On the Verge featured a wide array of talent from area artists, actors, and playwrights in both the Santa Barbara and greater Los Angeles areas. Sponsored by the Elements Theatre Collective (also in Santa Barbara), On the Verge artistic director Kate Bergstrom introduced the first performances of her company’s festival Thursday, July 16, with a double-feature premiere of two very distinct but equally intriguing plays. The company’s emphasis focuses on “Re-imagining Female Narratives,” a unique theme that was clearly evident in both of playwright Roxie Perkins’s Caylee’s First Big Show!!! and Sweet Child.

In Caylee’s First Big Show!!!, small town Arizona native-turned aspiring musician Caylee James (played by Riley Berris) graced the small stage with the appropriate pop star persona, minus the pop star experience (and talent).
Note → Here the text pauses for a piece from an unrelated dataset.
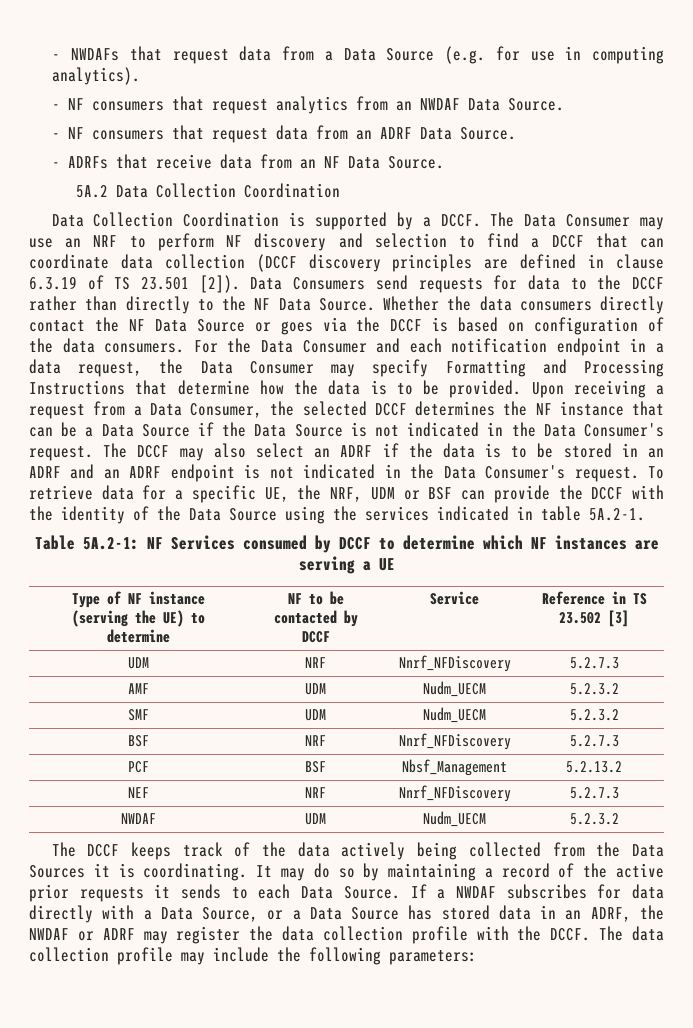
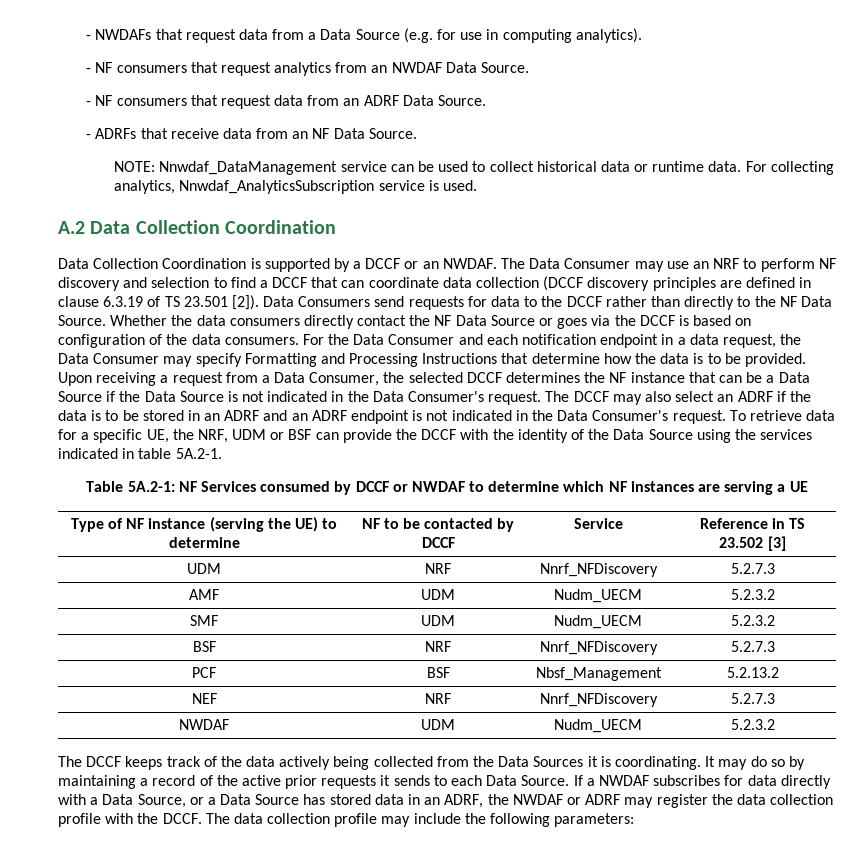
[75,185,108,198] 5A.2 -> [114,161,834,175] [114,180,478,194] [58,221,85,234] NOTE: Nnwdaf_DataManagement service can be used to collect historical data or runtime data. For collecting analytics, Nnwdaf_AnalyticsSubscription service is used. // A.2
[440,214,481,227] DCCF. -> [365,258,497,269] DCCF or an NWDAF.
(371, 543) none -> [392,481,465,492] or NWDAF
Despite Caylee’s unprofessionalism onstage whilst performing original songs like “Shots” and “Sorry I’m Not Sorry,” Berris’s portrayal of the self-proclaimed “Queen of Fun” was anything but.

Although Caylee’s songs were (intentionally) a cringe-worthy mixture of Lady Gaga beats, juvenile Ke$sha-type lyrics, and sung in the monotonous style of Rebecca Black, Caylee’s reliance on audience participation for affirmation was humorous. Her use of the stage as a therapy couch made her insecurities somewhat relatable as she revisited her Arizona life, grocery bagging career and less-than-chivalrous ex-lover, Mark Bronson (played by Andy Cowell).

Sweet Child was a stark contrast from the first play. Krystal (Allison Lewis Towbes), an almost 18-year-old with an unhealthy obsession with armed forces enlistment maintains a militaristic lifestyle that negatively impacts the lives of those around her. Desperate to find her missing father said to be on a top-secret military mission, Krystal must also shield her younger brother (Mathew Goldsholl) from their drug addict mother’s (Shannon Saleh) phone calls and downplay her curiosity in Jonathan Stanhope Bell (Ryan Sweeney), a soldier who’s returned home.

Tension continued to run strong with Mireya (Terry Li), Krystal’s former childhood friend who forces Krystal to come to terms with the truth behind her father’s disappearance and the brokenness that materialized in Krystal’s life in her attempt to keep it as rigid as a soldier.

Sweet Child engaged the audience in a different way than Caylee’s First Big Show!!! in that it forced viewers to consider the psychological impact of trauma, as demonstrated by each actor’s impressive performance.

According to On the Verge’s mission statement, the company’s goals are “producing bold theatrical pieces” and “taking relevant artistic risks,” goals that all performers and artists involved unarguably met. Although the next set of the festival’s premiering plays will be different from this first weekend, prospective audience members will unlikely leave still in wanting.